I give the glasses back to Misrok, and we make our way to Whole Foods, this time with the help of Ashley in Sacramento. The store is only half a block away, yet so many things could go wrong. At one point, we stand in the middle of a bike lane. We then have to cross Second Avenue and its six lanes of traffic. I’m relieved when we finally get to the store.


WHAT MAKES THE AIRA GLASSES SO SMART?

  • 1.85 oz.

  • Camera located at center of bridge

  • 120-degree field of view

  • 5 MP resolution

  • 8 hours of battery life w/continuous video streaming with agent

  • 8 GB memory

  • 512 MB RAM

  • 4G LTE

  • 802.11a/b/g/n/ac wi-Fi connectivity

  • v4.0 LE bluetooth

  • $124 per month for Horizon Kit (smart glasses, phone, charger) and 120 minutes of service

Photo credit: Demetrius Freeman
Photo credit: Demetrius Freeman

Back at Misrok’s apartment, I try out the glasses again—this time with my eyes closed. Despite the helper’s assistance, I quickly get tangled in a corner of the living room. Holding Misrok’s long cane, I tap the walls in the corner and bounce it between a shelf and a chair like a Pong cursor. Frustrated, I open my eyes to free myself from the corner and then close them again to move into the next room before taking the glasses off. “I cheated a couple of times,” I admit to Misrok. “I opened my eyes.”

Misrok laughs: “I wish I could cheat.”

A few months later, I meet Misrok at his law office on Long Island.
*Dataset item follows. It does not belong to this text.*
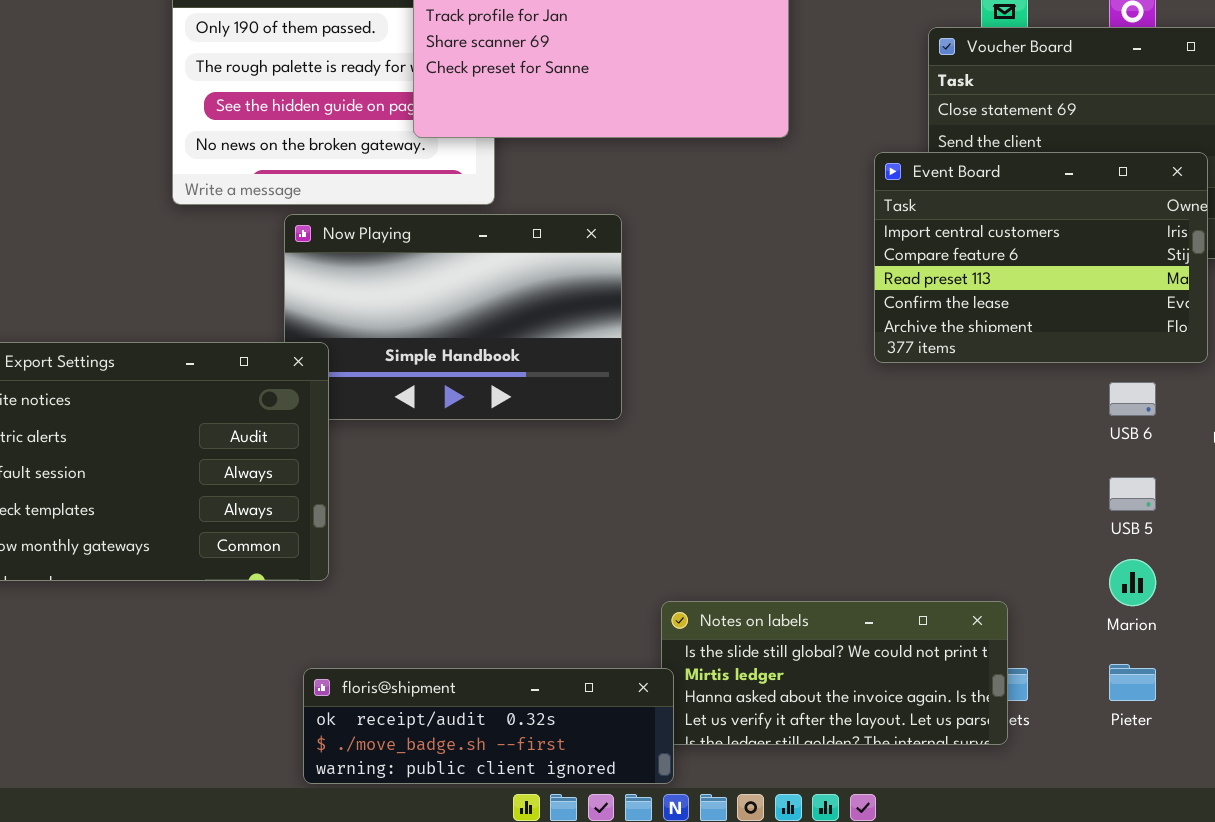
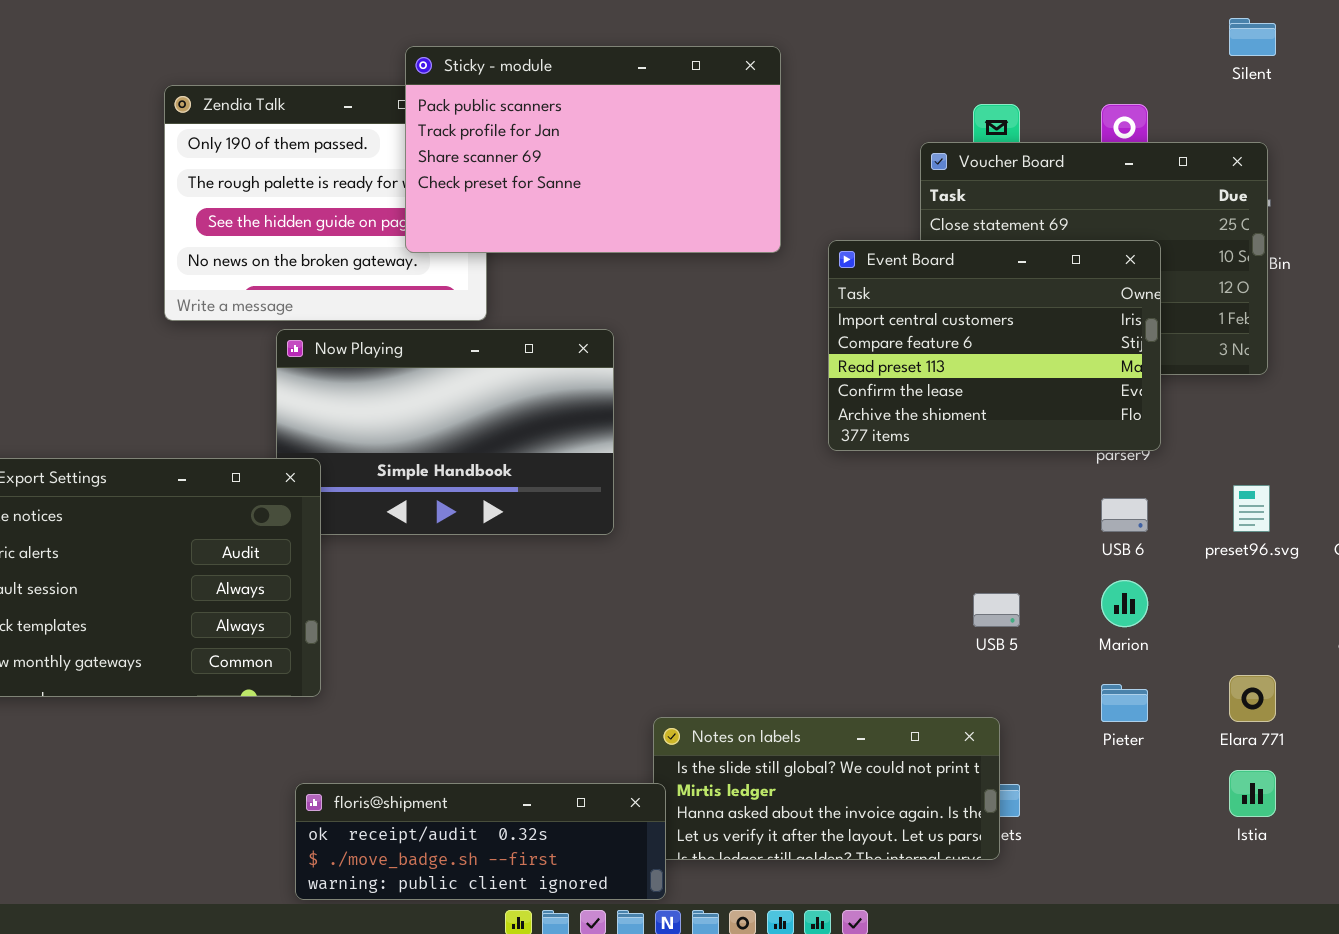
Event Board: [874,152,1208,363] -> [828,240,1161,451], moved
USB 5: [1109,477,1156,511] -> [973,593,1020,627], moved
Marion: [1109,559,1156,606] -> [1101,580,1148,627], moved
Pieter: [1109,664,1156,701] -> [1101,684,1148,722], moved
He’s been experimenting with the Be My Eyes app when Aira’s connection isn’t working, like on a recent walk near his home in the Berkshires where the signal was too spotty to get Aira. Or like now, in his office. He calls up Be My Eyes and gets Jennie from Georgia. He holds the phone up to his law library and asks her if she can read the titles on the binders of the books. She says she can’t, that they’re too blurry. I then hold the camera closer to the books and at just the right angle—because I can see what that angle should be—and Jennie begins to reel off the titles.

Photo credit: Demetrius Freeman
Photo credit: Demetrius Freeman

As I leave to catch a train, the secretaries in Misrok’s office have just brought back food for their lunch and are sitting down at the conference table to eat.

“Larry, we got you a salad,” says the assistant who has worked there the longest. Misrok walks into the conference room and uses the aids to which he’s most accustomed: the kindness of those who love him.